Bekasi, Rasilnews – Pengamat Ekonomi Politik, Ichsanuddin Noorsy mengkritisi kebijakan pemerintah yang dinilai tidak sesuai dengan UUD 1945. Ia menyebut, saat ini Indonesia malah menjalankan kebijakan-kebijakan neo-liberal.
Noorsy merasa tak heran jika Amerika Serikat dan Jerman menjadi dekat dengan Indonesia dan terkesan ‘menolong’ rezim ini. Pasalnya rezim saat ini, menurutnya sangat dekat dengan pengaruh neo-liberal.
“Itu yang makin meyakinkan saya bahwa, sesungguhnya Barat sedang menolong rezim ini. Itu yang membuat, oh pantas saja Indonesia mendapat dukungan dari sejumlah negara, baik AS maupun Jerman. Karena kebijakannya begitu manut dan patuh pada kebijakan neo-liberal,” jelas Noorsy dalam wawancara Topik Berita Radio SilaturahimAM 720Khz edisi Selasa (11/10).
Revormasi, kata Noorsy, telah membuahkan krisis konstitusi dan neo-liberalisme. Hal-hal seperti ini, menurutnya akan menjauhkan Indonesia dari visi misi negara dalam UUD 1945 serta Pasal 33 ayat 1, 2, dan 3.
“Revormasi bukan sekadar berbuah krisis konstitusi. Revormasi memang berhasil membesarkan PDB (Produk Domestik Bruto), tapi kalau dilihat per kapitanya, dari penguasaan domestiknya, perencanaan-perencanaan pemerintahnya, maka revormasi sesungguhnya mengemukakan kebijakan-kebijakan neo-liberal. Itu yang membuat saya nelangsa,” ujar Noorsy.

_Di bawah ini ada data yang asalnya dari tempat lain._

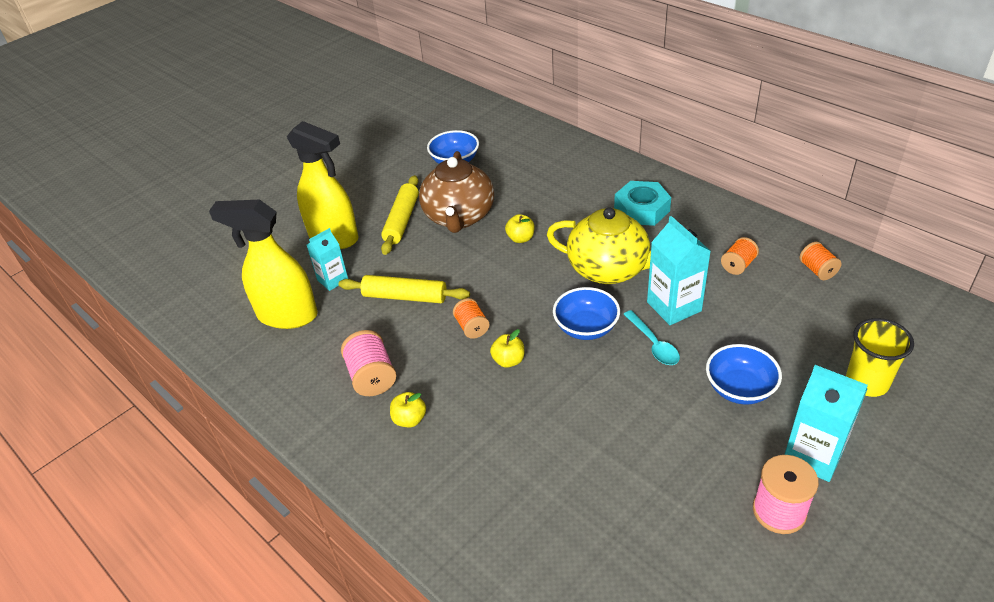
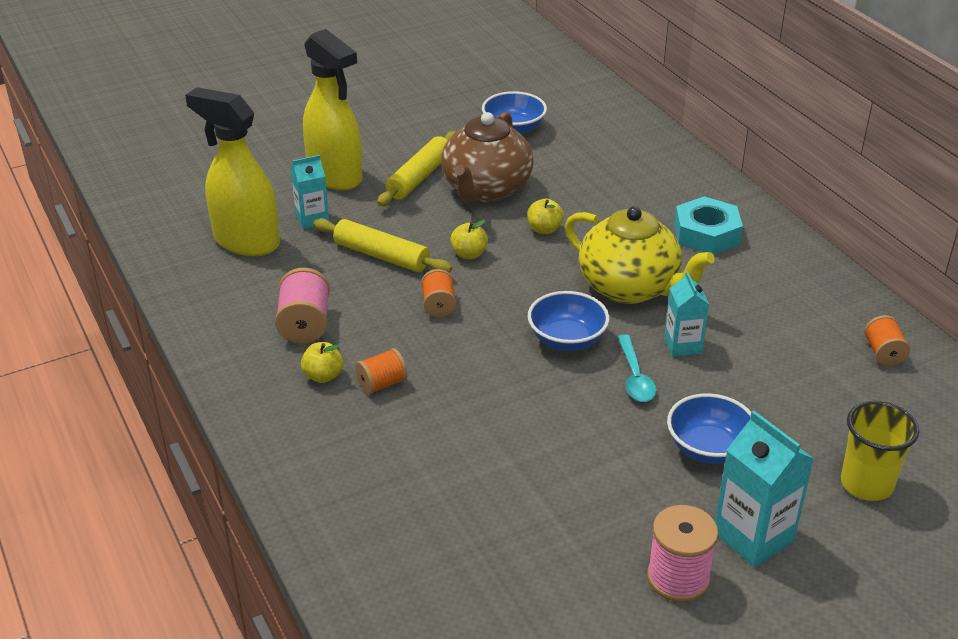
camera: 15 degrees right, 5 degrees down
yellow apple [490,329,524,368] -> yellow apple moved to [450,220,488,259]
turquoise carton [647,216,711,325] -> turquoise carton [664,272,709,357], size x0.64
orange spool [721,237,759,275] -> orange spool moved to [355,348,408,395]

“Karena kebijakan neo-liberal itu makin menjauhkan kita dari kata pembukaan UUD 1945 dan Pasal 33 ayat 1, 2, 3. Dengan begitu, kebijakan APBN berdasarkan Pasal 23 berkaitan dengan Pasal 27 ayat 2 tentang tiap warga negara berhak atas kehidupan yang layak, itu akan makin susah terjangkau,” jelas mantan anggota DPR/MPR RI 1997-1999 itu.

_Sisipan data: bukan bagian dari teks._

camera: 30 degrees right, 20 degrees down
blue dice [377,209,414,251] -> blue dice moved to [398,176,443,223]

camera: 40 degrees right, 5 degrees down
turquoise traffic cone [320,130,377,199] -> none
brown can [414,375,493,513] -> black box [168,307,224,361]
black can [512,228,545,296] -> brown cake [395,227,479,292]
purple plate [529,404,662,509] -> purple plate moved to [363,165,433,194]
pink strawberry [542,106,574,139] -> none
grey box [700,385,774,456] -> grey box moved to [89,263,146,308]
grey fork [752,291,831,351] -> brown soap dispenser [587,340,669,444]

Sebagai informasi, Pasal 33 ayat 1, 2, 3 berbunyi: Perekonomian disusun sebagai usaha bersama berdasar atas asas kekeluargaan (1) Cabang-cabang produksi yang penting bagi negara dan yang menguasai hajat hidup orang banyak dikuasai oleh negara” (2) Bumi dan air dan kekayaan alam yang terkandung di dalamnya dikuasi oleh negara dan dipergunakan untuk sebesar-besar kemakmuran rakyat (3).
Sementara Pasal 23 ayat (1) UUD 1945, dikatakan bahwa: “Anggaran Pendapatan dan Belanja sebagai wujud dari pengelolaan keuangan negara ditetapkan setiap tahun dengan Undang-Undang dan dilaksanakan secara terbuka dan bertanggung jawab untuk sebesar-besarnya kemakmuran rakyat.”
Lebih lanjut, Noorsy mengatakan, analisis yang ia garap tentang kebijakan pemerintah rezim ini, membuatnya ‘sakit perut’ karena banyak orang memuji keberhasilan pembangunan, padahal visi misi Indonesia tidak sejalan dengan Peraturan Presiden (Perpres).
“Baru kali ini saya bikin analisis, perut saya mulas banget, karena orang begitu terkagum-kagum dengan keberhasilan pembangunan, walaupun sekelompok oposisi masih tetap dengan sikapnya. Tapi kan saya mesti membangun relasi antara nilai, teori, konsep, variabel, dan indikator itu kan mesti konsisten. Nilainya kan visi misi Indonesia, visi misi Indonesia tidak bisa dipegang pada visi misi presiden berdasarkan Perpres karena Perpres di bawah konstitusi,” ucapnya.
Visi misi sesuai dengan UUD 1945 ialah Indonesia bebas merdeka, berdaulat, maju, adil dan makmur. Namun, sambung Noorsy, ketika dituangkan dalam kebijakan APBN dan Rencana Pembangunan Jangka Menengah Nasional (RPJMN), malah keterkaitan dengan konsep neo-liberal semakin mendalam sehingga melenceng dari amanat konstitusi.
“Ketika saya menemukan sejumlah peraturan perundangan-undangan yang mereka gunakan sebagai istilahnya revormasi birokrasi dan penyederhanaan regulasi, itu malah menunjukkan satu indikator betapa kuatnya kebijakan-kebijakannya neo-liberal,” imbuhnya.